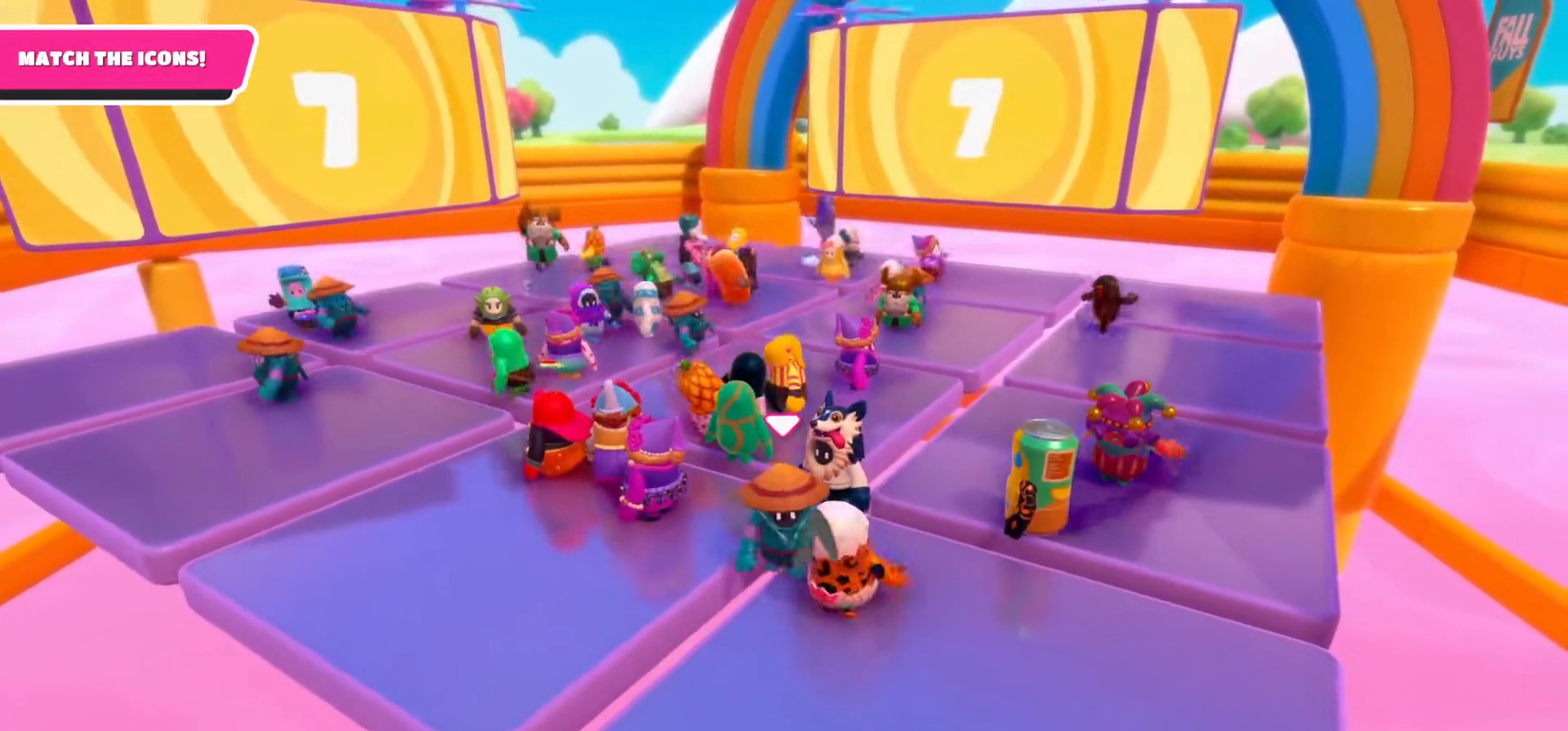
{"buttons": [], "left_stick": "center", "right_stick": "center", "events": [[150, "left_stick", "up-left"], [350, "left_stick", "center"]]}
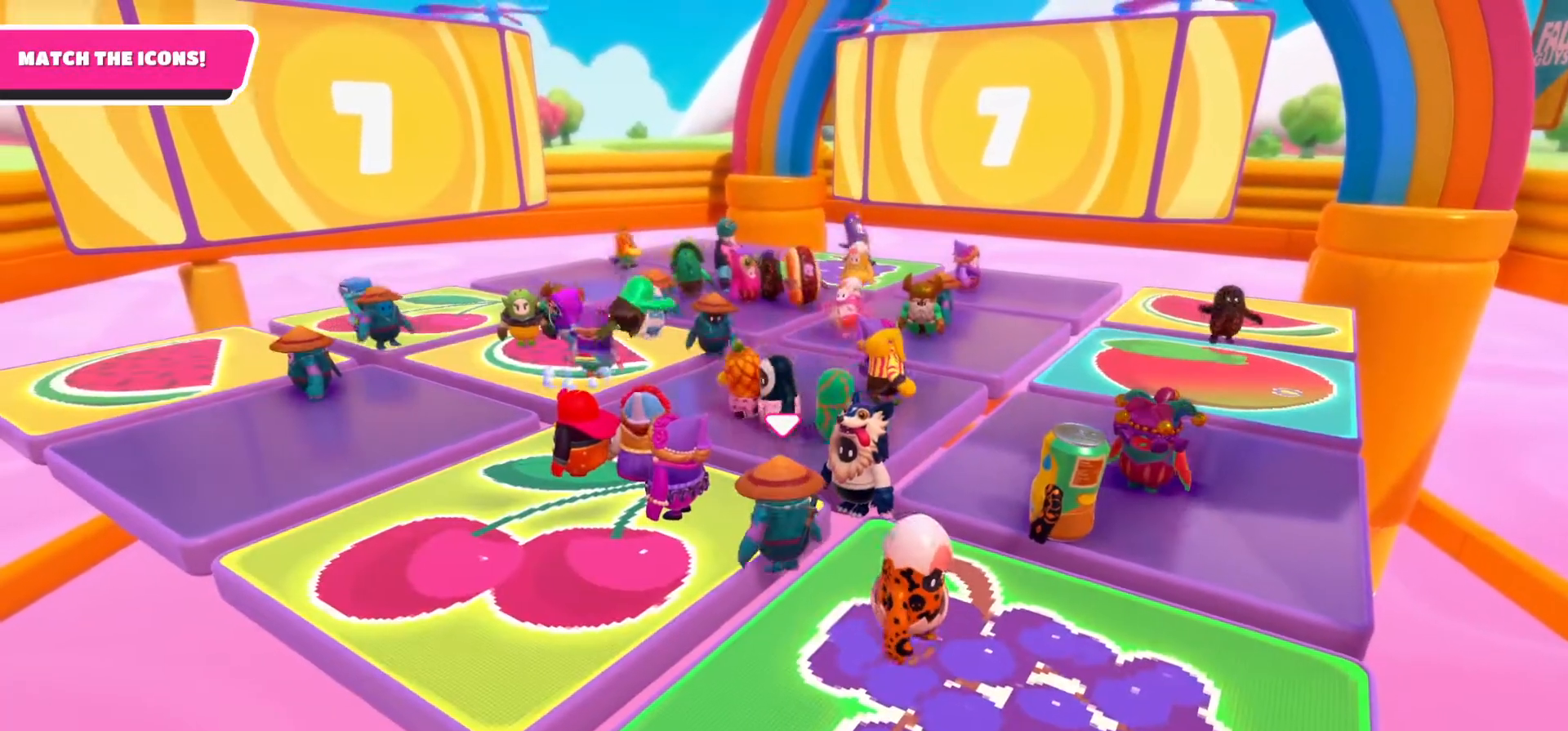
{"buttons": [], "left_stick": "center", "right_stick": "center", "events": [[117, "left_stick", "up-right"], [300, "left_stick", "center"]]}
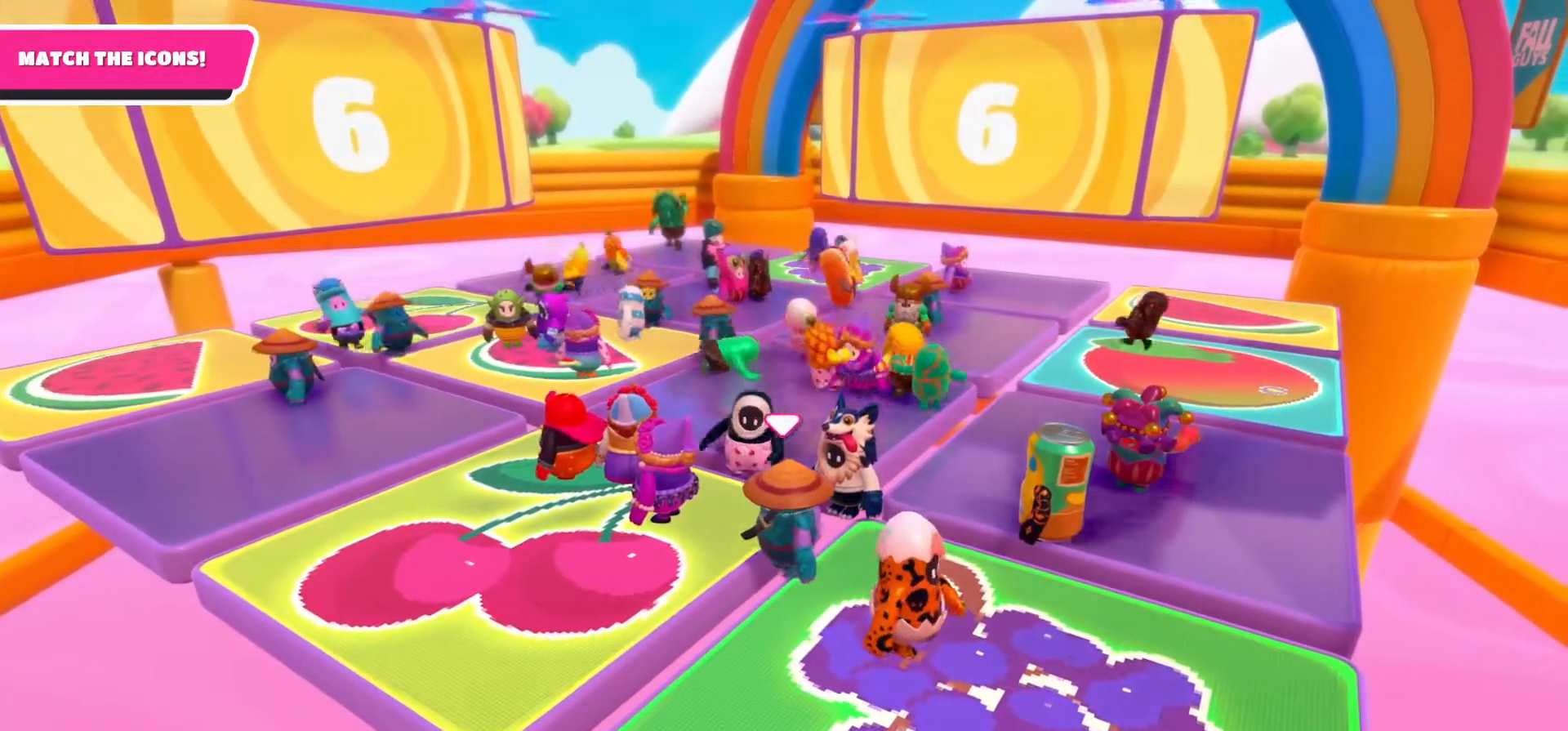
{"buttons": [], "left_stick": "up-right", "right_stick": "center", "events": [[67, "left_stick", "left"], [300, "left_stick", "up-right"]]}
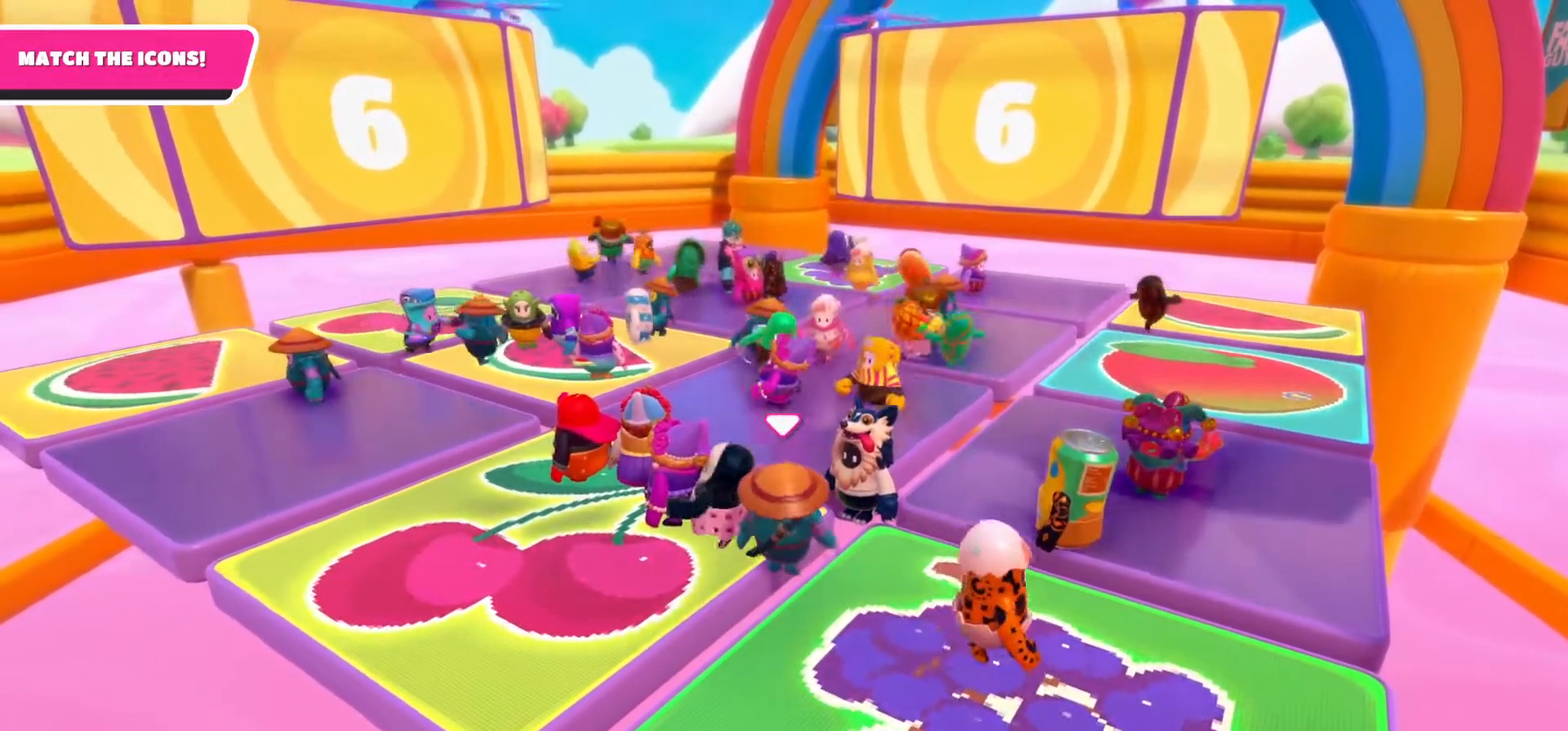
{"buttons": [], "left_stick": "center", "right_stick": "center", "events": [[117, "left_stick", "center"]]}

▶ _TASK GOAL_
Drop the pictures and reproduce the rest of the data exactly.

▶ _EXERCISE OUTPUT_
{"buttons": [], "left_stick": "center", "right_stick": "center", "events": [[150, "left_stick", "up-left"], [350, "left_stick", "center"]]}
{"buttons": [], "left_stick": "center", "right_stick": "center", "events": [[117, "left_stick", "up-right"], [300, "left_stick", "center"]]}
{"buttons": [], "left_stick": "up-right", "right_stick": "center", "events": [[67, "left_stick", "left"], [300, "left_stick", "up-right"]]}
{"buttons": [], "left_stick": "center", "right_stick": "center", "events": [[117, "left_stick", "center"]]}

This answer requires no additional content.